Shane Doyle, professor de Estudos Indígenas na Universidade de Montana, partilha a mesma esperança. Ele é o responsável pelas negociações sobre o enterro do Menino de Anzick com a família, os investigadores e 11 tribos locais. Compreende a importância dessas investigações para os nativos atuais. “lsso vai revolucionar a nossa forma de pensar nos paleoamericanos e nas suas ligações com as tribos modernas", afirma.

 

Magníficas pontas de lança feitas pela Cultura Clóvis com o uso de silex

 

Doyle e Sarah Anzick (falando em nome da família e não do NIH) aguardam informações sobre a forma como o menino será enterrado, de forma a não comprometer seu material genético, para que, graças a novas técnicas que certamente surgirão, ele possa ser futuramente estudado. Schurr compartilha dos seus receios: “É por isso que os cientistas se opõem à Lei NAGPRA: podemos aprender muito com as amostras de DNA dos cemitérios indígenas!”
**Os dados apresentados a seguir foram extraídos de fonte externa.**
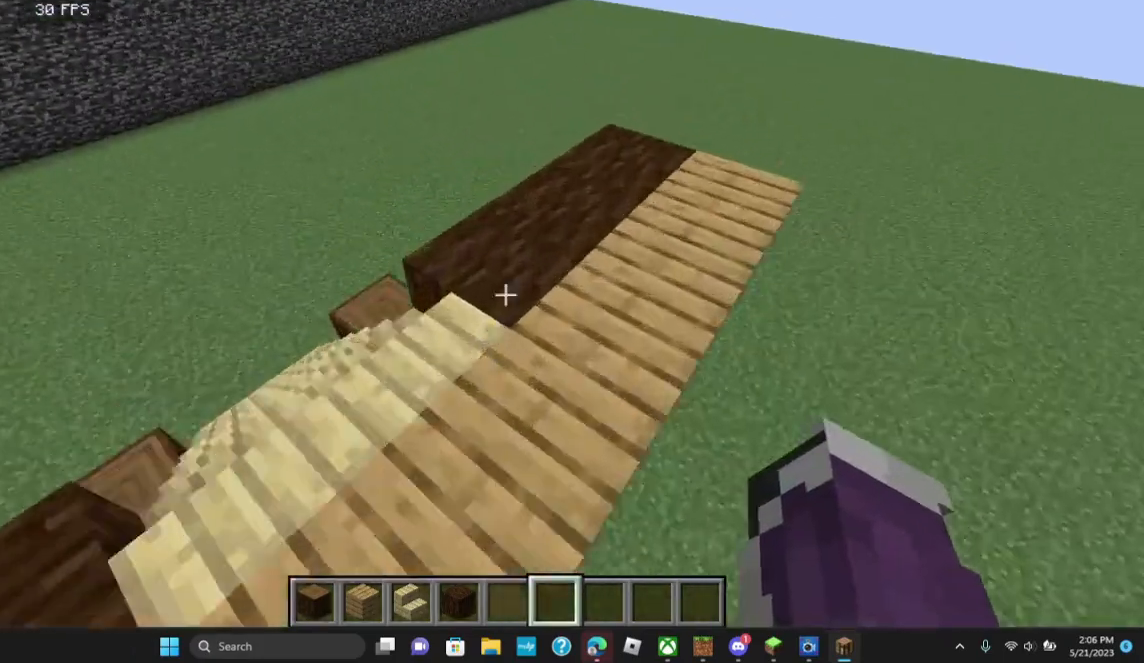
{"keys": ["w"], "mouse": [], "events": [[433, "w", "down"]]}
Doyle e Anzick concordam, no entanto, que a criança deve ser enterrada, por respeito aos seus descendentes nativo-americanos. “O Menino de Anzick nos fez uma dádiva fabulosa. Agora é preciso fazer-lhe o mesmo e deixá-lo encontrar o seu lugar de descanso final”, reconhece Doyle.

 

Mamutes e mastodontes estavam entre as principais presas dos homens Clóvis. A ilustração mostra como deveria ser a técnica de caça dos indígenas Clóvis a esse enormes mamiferos

 

ÁSIA OU VALE DO LOIRE?

A cidade de Clóvis, no Novo México, deu nome à cultura pré-histórica paleoamericana que floresceu na região no fim do último período glaciar, há cerca de 13 mil anos. Dessa cultura foram encontradas muitas pontas talhadas em pedra, osso ou marfim. Mas os teóricos divergem sobre a proveniência desses restos e sobre o lugar que essa cultura ocupava. A maioria dos paleontólogos acredita que a cultura Clóvis veio do nordeste asiático, passando através do Estreito de Bering, e que foi a primeira a chegar ao continente americano.

A essa teoria opõe-se uma outra, a da Hipótese Solutreana (batizada com o nome do lugar de Solutré, em Mâcon, na região francesa de Saône-et-Loire): uma povoação ainda mais antiga, proveniente da Europa. As semelhanças na forma como as pontas são talhadas e sobretudo as características do homem de Kennewick, cujos traços se assemelham aos de um europeu, são consideradas provas que corroboram essa hipótese.

 

Peças variadas produzidas pela Cultura Clóvis

 

A LEI DO SANGUE

A Native American Graves Protection and Repatriation Act (NAGPRA, lei sobre a proteção e repatriamento de sepulturas de nativos americanos), aprovada em 1990, determina que os bens culturais nativos americanos desenterrados sejam devolvidos aos seus descendentes. Os arqueólogos estão, no entanto, autorizados a estudar as suas descobertas, mas têm de faze-lo com rapidez. Esta lei aplica-se tanto aos restos mortais como aos objetos funerários.